▶ _Task goal_
Gather all lines from the material that contain the word "prax".

▶ _Extracted material_
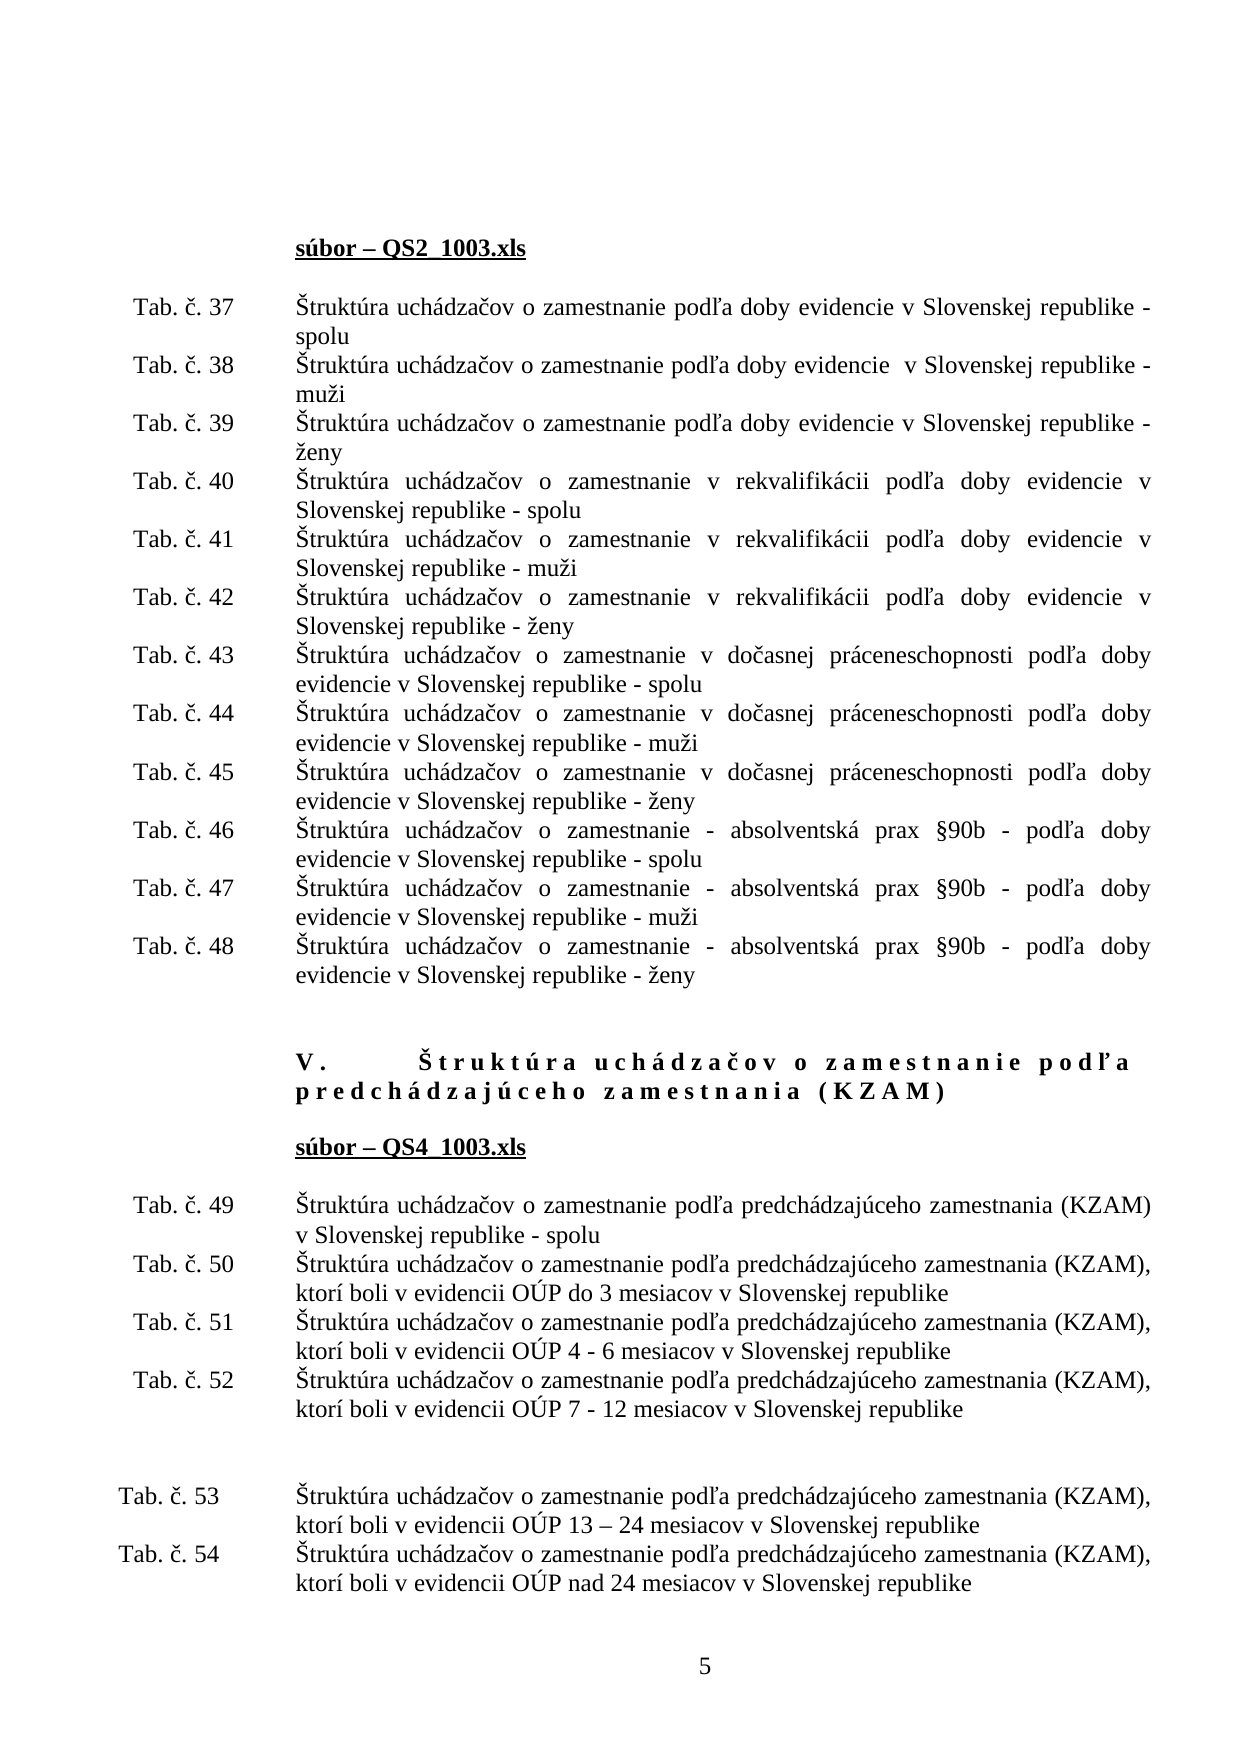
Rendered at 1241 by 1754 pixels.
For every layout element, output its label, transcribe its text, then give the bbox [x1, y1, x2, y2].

text Tab. č. 49 Štruktúra uchádzačov o zamestnanie podľa predchádzajúceho zamestnania (KZAM) v Slovenskej republike - spolu [118, 1190, 1152, 1248]
text Tab. č. 46 Štruktúra uchádzačov o zamestnanie - absolventská prax §90b - podľa doby evidencie v Slovenskej republike - spolu [118, 814, 1152, 873]
text Tab. č. 48 Štruktúra uchádzačov o zamestnanie - absolventská prax §90b - podľa doby evidencie v Slovenskej republike - ženy [118, 931, 1152, 989]
text Tab. č. 52 Štruktúra uchádzačov o zamestnanie podľa predchádzajúceho zamestnania (KZAM), ktorí boli v evidencii OÚP 7 - 12 mesiacov v Slovenskej republike [118, 1365, 1152, 1423]
text Tab. č. 38 Štruktúra uchádzačov o zamestnanie podľa doby evidencie v Slovenskej republike - muži [118, 349, 1152, 408]
text Tab. č. 53 Štruktúra uchádzačov o zamestnanie podľa predchádzajúceho zamestnania (KZAM), ktorí boli v evidencii OÚP 13 – 24 mesiacov v Slovenskej republike [118, 1481, 1152, 1539]
text Tab. č. 50 Štruktúra uchádzačov o zamestnanie podľa predchádzajúceho zamestnania (KZAM), ktorí boli v evidencii OÚP do 3 mesiacov v Slovenskej republike [118, 1248, 1152, 1307]
text Tab. č. 45 Štruktúra uchádzačov o zamestnanie v dočasnej práceneschopnosti podľa doby evidencie v Slovenskej republike - ženy [118, 756, 1152, 814]
text súbor – QS2_1003.xls [118, 233, 1152, 262]
text Tab. č. 43 Štruktúra uchádzačov o zamestnanie v dočasnej práceneschopnosti podľa doby evidencie v Slovenskej republike - spolu [118, 640, 1152, 698]
text súbor – QS4_1003.xls [118, 1132, 1152, 1161]
list Štruktúra uchádzačov o zamestnanie podľa predchádzajúceho zamestnania (KZAM) [295, 1047, 1152, 1105]
text Tab. č. 42 Štruktúra uchádzačov o zamestnanie v rekvalifikácii podľa doby evidencie v Slovenskej republike - ženy [118, 582, 1152, 640]
text Tab. č. 40 Štruktúra uchádzačov o zamestnanie v rekvalifikácii podľa doby evidencie v Slovenskej republike - spolu [118, 466, 1152, 524]
text Tab. č. 37 Štruktúra uchádzačov o zamestnanie podľa doby evidencie v Slovenskej republike - spolu [118, 291, 1152, 349]
text Tab. č. 39 Štruktúra uchádzačov o zamestnanie podľa doby evidencie v Slovenskej republike - ženy [118, 408, 1152, 466]
text Tab. č. 41 Štruktúra uchádzačov o zamestnanie v rekvalifikácii podľa doby evidencie v Slovenskej republike - muži [118, 524, 1152, 582]
text Tab. č. 47 Štruktúra uchádzačov o zamestnanie - absolventská prax §90b - podľa doby evidencie v Slovenskej republike - muži [118, 873, 1152, 931]
text Tab. č. 44 Štruktúra uchádzačov o zamestnanie v dočasnej práceneschopnosti podľa doby evidencie v Slovenskej republike - muži [118, 698, 1152, 756]
text Tab. č. 51 Štruktúra uchádzačov o zamestnanie podľa predchádzajúceho zamestnania (KZAM), ktorí boli v evidencii OÚP 4 - 6 mesiacov v Slovenskej republike [118, 1307, 1152, 1365]
text Tab. č. 54 Štruktúra uchádzačov o zamestnanie podľa predchádzajúceho zamestnania (KZAM), ktorí boli v evidencii OÚP nad 24 mesiacov v Slovenskej republike [118, 1539, 1152, 1597]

▶ _Exercise response_
text Tab. č. 46 Štruktúra uchádzačov o zamestnanie - absolventská prax §90b - podľa doby evidencie v Slovenskej republike - spolu [118, 814, 1152, 873]
text Tab. č. 48 Štruktúra uchádzačov o zamestnanie - absolventská prax §90b - podľa doby evidencie v Slovenskej republike - ženy [118, 931, 1152, 989]
text Tab. č. 47 Štruktúra uchádzačov o zamestnanie - absolventská prax §90b - podľa doby evidencie v Slovenskej republike - muži [118, 873, 1152, 931]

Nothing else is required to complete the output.